A ball of mistletoe tied with a red ribbon hung on the edge of the backboard.

“Where did that come from?” she asked.

“Three wise men.” He laughed. “Ready to play ball? Hey, new rules. We can’t knock
that mistletoe down. If we do, it’s a forfeit of that game.”

“You are on!” She tossed the ball she’d been using to one side. Playing in a bulky
coat wouldn’t be as easy as baggy sweats, but she could whip a cowboy’s sexy little
ass any day of the week when it came to basketball.

“Catch.” He tossed the ball at her.

“We can flip for first,” she said.

“Give it your best shot.”

She bounced the ball on the concrete at the free throw line and it cleared the net
without even wiggling the threads. The mistletoe swayed slightly, but it didn’t fall.

“Not bad.” He caught the ball on the rebound and dribbled all the way back to where
she stood.

She moved to her next position and watched him match her shot.

They were even until the last shot and she decided to do a running layup that ended
in a dunk.

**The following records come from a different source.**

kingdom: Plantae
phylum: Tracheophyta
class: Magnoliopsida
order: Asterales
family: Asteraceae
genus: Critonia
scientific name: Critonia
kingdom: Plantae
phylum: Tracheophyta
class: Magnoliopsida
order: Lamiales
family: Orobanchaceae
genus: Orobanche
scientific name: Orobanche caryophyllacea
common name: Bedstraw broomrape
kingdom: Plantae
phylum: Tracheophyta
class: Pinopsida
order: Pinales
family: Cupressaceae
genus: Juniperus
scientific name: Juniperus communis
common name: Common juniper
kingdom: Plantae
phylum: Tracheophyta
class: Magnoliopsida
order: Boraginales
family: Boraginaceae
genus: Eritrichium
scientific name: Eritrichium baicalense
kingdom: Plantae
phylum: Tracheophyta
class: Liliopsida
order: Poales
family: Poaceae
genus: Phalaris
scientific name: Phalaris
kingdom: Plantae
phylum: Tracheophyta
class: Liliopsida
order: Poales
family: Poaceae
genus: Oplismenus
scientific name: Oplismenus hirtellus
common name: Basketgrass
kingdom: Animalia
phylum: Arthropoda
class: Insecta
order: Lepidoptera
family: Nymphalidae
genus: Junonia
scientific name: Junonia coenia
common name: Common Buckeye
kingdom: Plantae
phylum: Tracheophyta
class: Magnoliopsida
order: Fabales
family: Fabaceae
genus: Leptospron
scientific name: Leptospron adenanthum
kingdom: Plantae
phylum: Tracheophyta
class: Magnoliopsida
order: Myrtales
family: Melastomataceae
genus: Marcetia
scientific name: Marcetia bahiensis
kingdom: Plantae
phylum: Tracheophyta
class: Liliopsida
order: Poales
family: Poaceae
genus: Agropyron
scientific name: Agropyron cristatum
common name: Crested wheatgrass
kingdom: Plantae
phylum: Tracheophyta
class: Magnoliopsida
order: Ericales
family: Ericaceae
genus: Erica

She did just fine until she slapped the ball into the net where it rolled
around the rim three times and bounced right back out onto the floor. His grin got
wider as he mimicked her shot, only his dunk slammed through the net like it had been
greased.

He threw both arms into the air. “I win!”

“You win round one,” she said.

“First one usually tells the tale.”

But it didn’t. She won the second and the third.

“You do the dishes.” She giggled.

He tossed the ball to the side and ran toward her. She looked over her shoulder to
see if someone had come into the barn and didn’t even realize he’d scooped her up
into his arms until he had fallen into a pile of hay with her on top of him.